Пух нас не учил. Пух нас лелеял и пестовал. Драл за двойки, за низкие средние баллы, за неглаженые брюки и перешитые бескозырки. Ежедневно, как старательный фельдфебель, проверял у какой-нибудь роты носки и трусы. А присловка его, фраза-паразит «…э-э, понимаете ли так…», стала притчей во языцех, предметом всеобщих гадких шуток.
Помню вахлатистую собачку по кличке Вафлик. Собачка имела привычку вылизывать плевки в курсантских курилках. Так вот, бегал как-то раз Вафлик перед строем всего училища, весело дёргая куцым облезлым хвостиком, а на немытых и нечёсаных его боках кузбасс-лаком было намалёвано: «Пух». Заметим, что старшим офицерам училища просто так не гадят.
Вообще, после определённого количества лет службы мне представляется, что нормальный офицер должен служить максимум до сорока. Дальше в его мозгах может произойти (и очень часто происходит) этакий мыслительный климакс, совершенно необратимые изменения, густо замешанные на сожжённых нервах и угробленном здоровье. Служба ж, она каждый день по голове бьёт, и не газетой, а кувадлой... В момент начала климакса (а его неплохо в самом себе распознать и уловить) надо немедленно ложиться на медкомиссию, а потом попытаться честно взглянуть на себя со стороны. Справедливости ради: срок наступления этого климакса не обязательно сорок лет, можно и в семьдесят оставаться нормальным мужиком и офицером, не впасть в маразм, но это редкость. Кроме того, есть ещё критерий «говнюк – не говнюк», и вот тут мало кто может самого себя определить, практически никто. Зато сбоку...

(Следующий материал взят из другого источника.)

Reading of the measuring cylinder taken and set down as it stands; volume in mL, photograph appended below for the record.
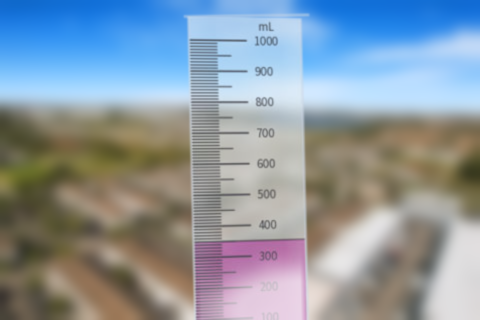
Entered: 350 mL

Короче: были примеры для подражания, а были и антипримеры. Как не стать таким, нас никто не учил, даже они сами. Количество звёзд и просветов на погонах вовсе не есть основа авторитета в глазах подчинённых.

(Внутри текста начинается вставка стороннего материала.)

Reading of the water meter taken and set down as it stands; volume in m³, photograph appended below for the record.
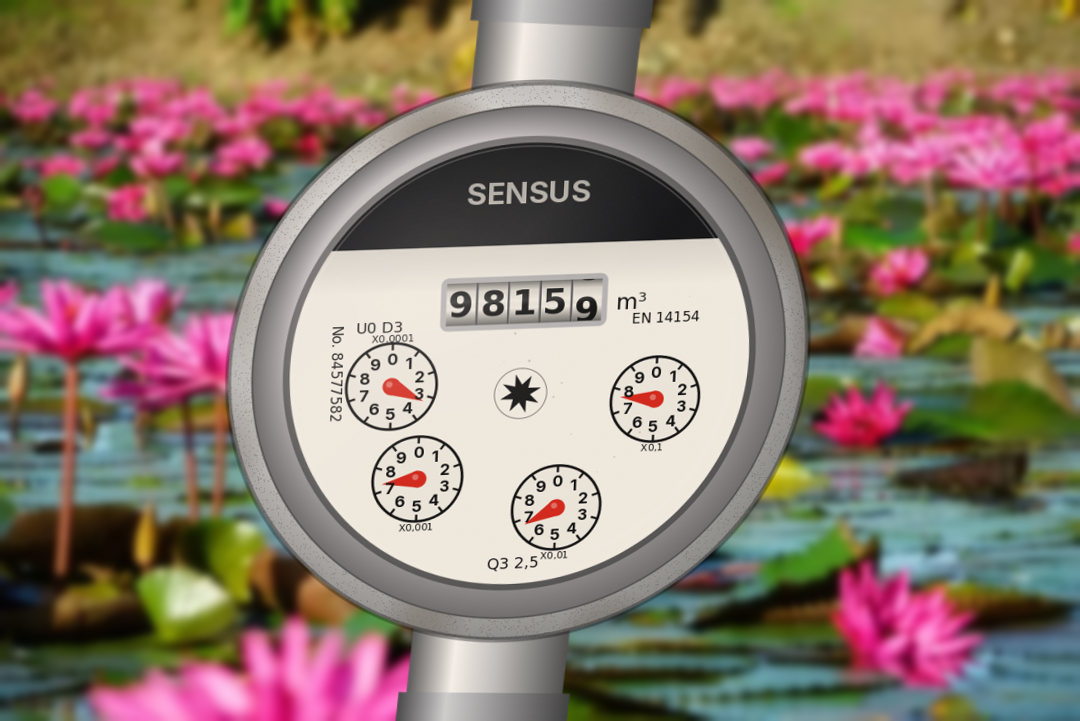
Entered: 98158.7673 m³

Не на каждого же кап-раза с третьего этажа «машку» бросают. Чего? Что такое «машка»? Это утяжелённый свинцом полотёр для паркетной палубы. Если в башку попадёт, то она вместе с позвоночником высыплется на палубу сквозь уставные трусы и брюки. «Машка» просвистела в двух сантиметрах от пурпурно-жёлтой лысины с тщательно зачёсанными набок редкими пегими волосёнками и отколола здоровенный кусок каменной ступеньки. Виноватых, понятно, не нашли.

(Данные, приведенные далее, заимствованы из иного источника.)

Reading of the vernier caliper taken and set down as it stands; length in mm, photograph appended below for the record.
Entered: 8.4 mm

Точно так же не нашли виновных в продаже орехового гарнитура. В 1977 году, то бишь во времена всеобщего дефицита, Севастополь наводнили машинописные и рукописные объявления примерно такого содержания: «В связи с отъездом срочно и задёшево продаётся новый чешский ореховый гарнитур; обращаться по телефону такому-то и адресу такому-то в любое время суток…» Они висели на столбах и афишных тумбах. Они невесть как появились в «Славе Севастополя» и во флотском брехунке «Флаг Родины». Такого праздника в училище не было давно. Его не смог затмить даже наш курсант Симонов, вернувшийся из увольнения в белоснежных девичьих трусиках с зелёной оборочкой и вышитой спереди алой клубничкой. Озверевший Пух носился по городу, срывая злосчастные листочки, а они появлялись снова. Бурса пела, а особенно – первый корабельный факультет.
Во время вселенского строевого смотра 13-я рота браво отмаршировала по центральному плацу, чётко печатая шаг под песенку, неожиданно ставшую строевой: «…будто лебеди летели, обронили пух!» Впереди роты гордо трусил всё тот же знаменитый Вафлик со своей приятельницей – чёрной дворнягой Акулой. Хозяин клички, прекрасно о ней осведомлённый, молча рвал и метал на трибуне. Молча и внутренне, потому что внешне надо было стоять около адмирала и отдавать честь ровным шеренгам строя марширующего подразделения. Он и отдавал, наливая кровью рачьи глазки, а придурки-курсантики веселились и откровенно издевались.
А однажды он отправился с вчерашними второкурсниками в дальний поход из Севастополя в Ленинград через Атлантику на серо-железном учебном корабле «Смольный». До Эгейского моря капитан первого ранга Пух отводил душу, охотясь на курсантов, как Жеглов на бандитов. Отлавливал нарушителей по теме и без, за что попало и просто так. И раздавал слонов на каждом утреннем и вечернем построении, больше ничем не занимался. Это быстро всем надоело.